── Records supplied
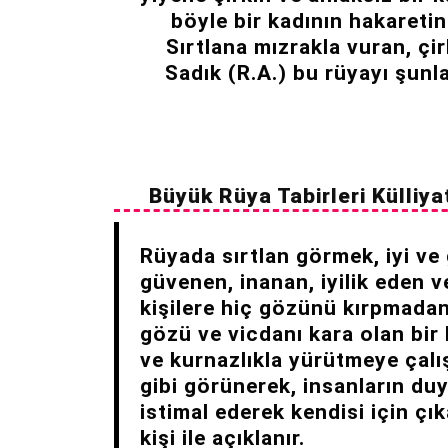
böyle bir kadının hakaretin
Sırtlana mızrakla vuran, çir
Sadık (R.A.) bu rüyayı şunla
Büyük Rüya Tabirleri Külliya
Rüyada sırtlan görmek, iyi ve
güvenen, inanan, iyilik eden 
kişilere hiç gözünü kırpmada
gözü ve vicdanı kara olan bir 
ve kurnazlıkla yürütmeye çal
gibi görünerek, insanların duy
istimal ederek kendisi için çı
kişi ile açıklanır.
────
# Problem
If a record holds a picture, leave the picture out and copy the rest exactly.

# Exercise solution
böyle bir kadının hakaretin
Sırtlana mızrakla vuran, çir
Sadık (R.A.) bu rüyayı şunla
Büyük Rüya Tabirleri Külliya
Rüyada sırtlan görmek, iyi ve
güvenen, inanan, iyilik eden 
kişilere hiç gözünü kırpmada
gözü ve vicdanı kara olan bir 
ve kurnazlıkla yürütmeye çal
gibi görünerek, insanların duy
istimal ederek kendisi için çı
kişi ile açıklanır.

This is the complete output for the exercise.